I think they want the pressure lower to see if your CA will go down, try 9-9.4 and see what happens for your comfort. CA can be associated with higher pressures.
(08-13-2020, 04:18 PM)Canuck 2 Wrote: I think they want the pressure lower to see if your CA will go down, try 9-9.4 and see what happens for your comfort. CA can be associated with higher pressures.
Thanks for this. I thought dropping it from 16 to 10 would be good, given that I maxed out around 11 before... Perhaps it's still too high.
Given that the OA didn't shoot up, I suppose that I can just keep lowering the pressure little by little until the CAs fall, or the OAs go up without a reduction in CAs.

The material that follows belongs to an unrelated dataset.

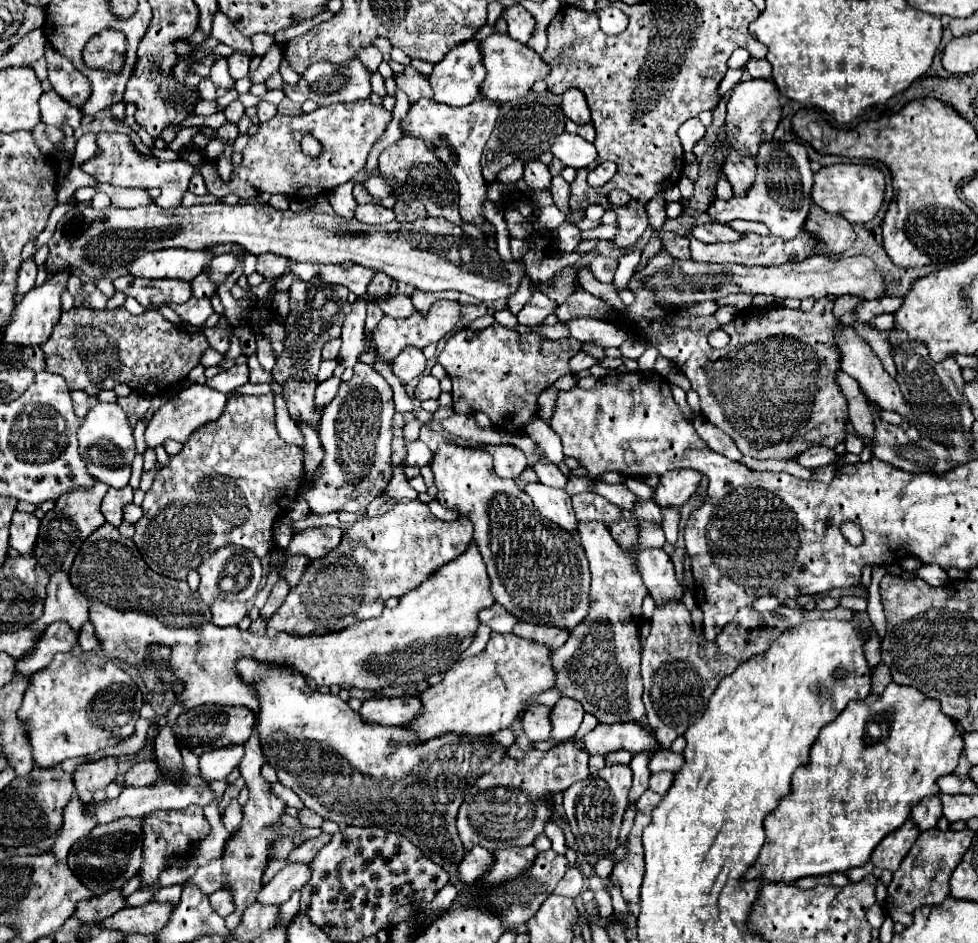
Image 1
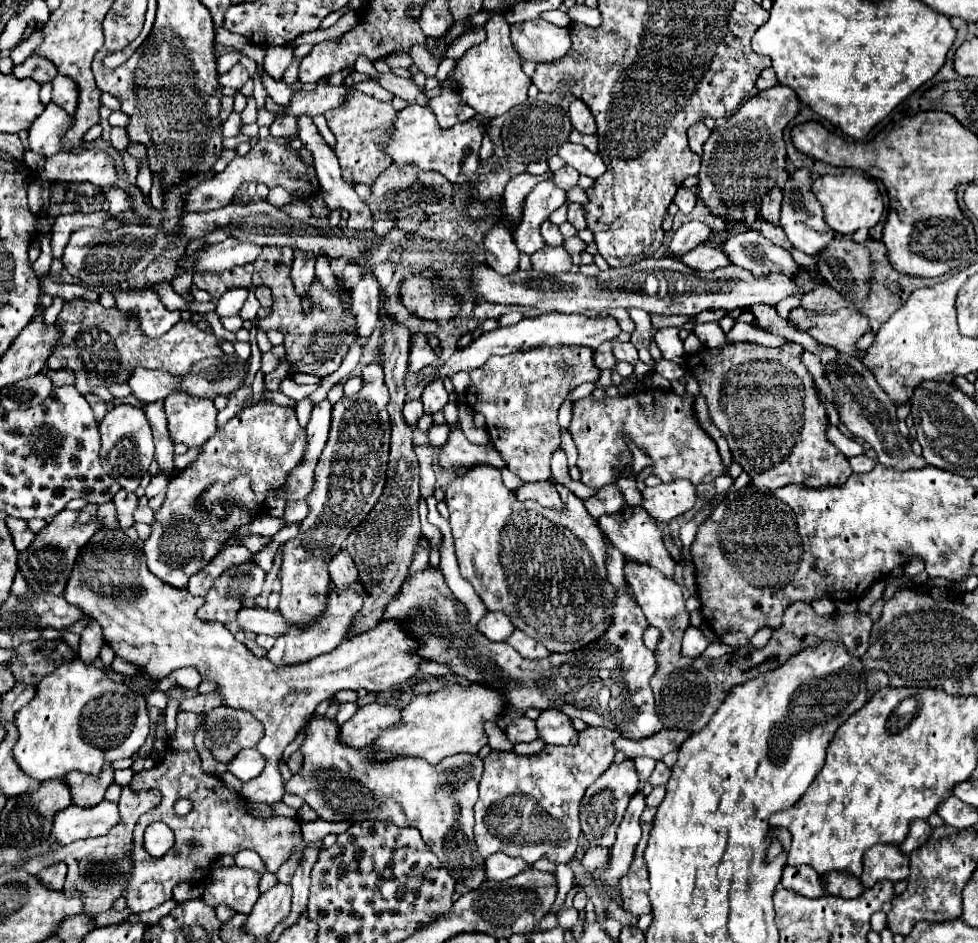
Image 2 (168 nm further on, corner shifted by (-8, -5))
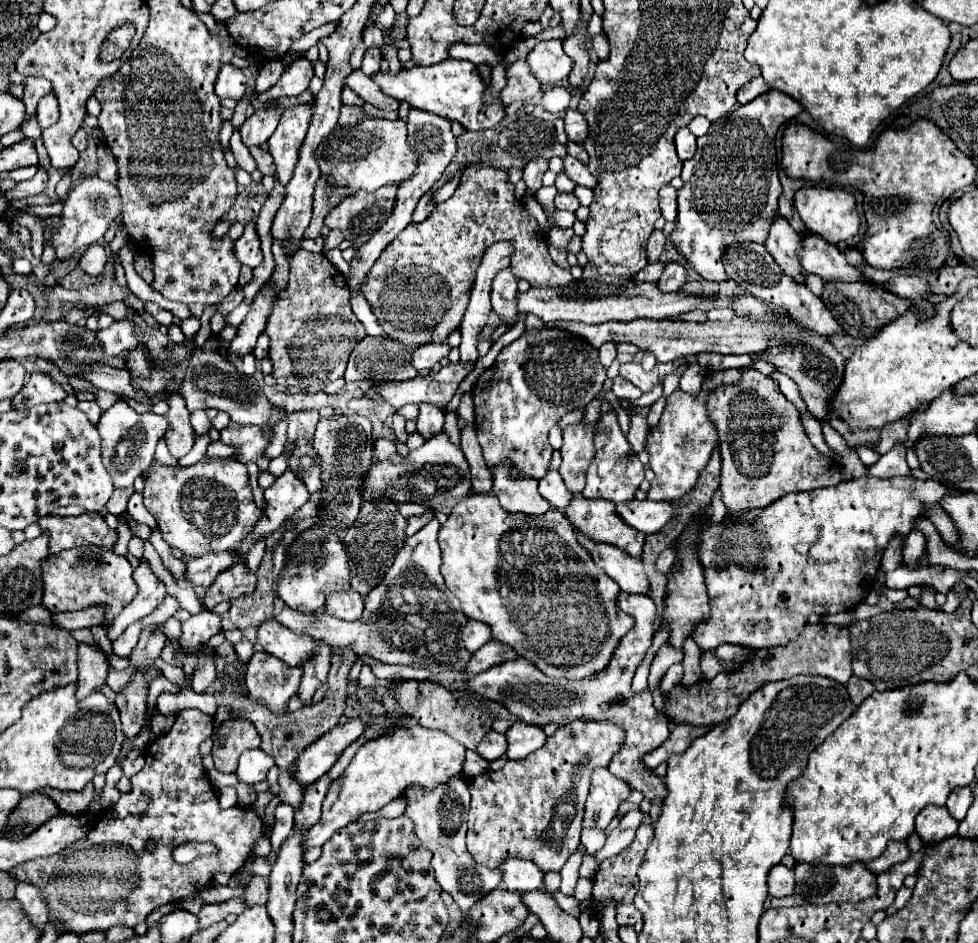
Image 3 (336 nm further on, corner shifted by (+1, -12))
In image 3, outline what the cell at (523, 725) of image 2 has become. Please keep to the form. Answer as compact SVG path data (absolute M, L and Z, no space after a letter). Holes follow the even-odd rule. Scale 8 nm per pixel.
M493 729L487 733L487 737L483 737L483 741L479 743L479 749L477 749L477 753L481 757L485 757L487 761L503 757L505 751L507 751L507 737Z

Out of curiosity - if I were making a trade between OA and CA, is one "worse" than the other? Either in terms of long-term physical impacts and/or impact on restfulness? For example, is there a difference between having 10 OAs and 5 CAs vs 5 OAs and 10 CAs, or is it irrelevant?
It depends on the cause of the apnea. If the centrals are CO2 driven then, in general, obstructive is worse because there is a narrowing . If the centrals are Neuro muscular in origin you need to breathe, the centrals become far more important than the obstructive. If the obstructives are positional, and you are seeing clusters together the obstructives are more important because a small change will make a huge improvement.
It just depends on the individual
Gideon - Project Manager and Lead Tester for OSCAR - Open Source CPAP Analysis Reporter
(08-13-2020, 04:54 PM)bonjour Wrote: It depends on the cause of the apnea. If the centrals are CO2 driven then, in general, obstructive is worse because there is a narrowing . If the centrals are Neuro muscular in origin you need to breathe, the centrals become far more important than the obstructive. If the obstructives are positional, and you are seeing clusters together the obstructives are more important because a small change will make a huge improvement.
It just depends on the individual
Interesting! I'll have to take some time to look more into that. Thanks again for this and for all the advice. I've shifted the pressure down to 9 (from 10). Fingers crossed.
(08-13-2020, 06:51 AM)TSomm Wrote: When I was waking up, in that groggy/semi-conscious state, I found myself holding my breath for longer than I would expect, but it didn't seem to bother me...
When you think about centrals, keep in mind that awake breathing is much less regular than asleep breathing. As you observed, when we're awake, or even just aroused to a half-awake state, we often pause between breaths. If the pause is 10 or more seconds long, we get a CA flag. In such a case, the problem isn't so much the CA as the fact that you were not entirely a sleep.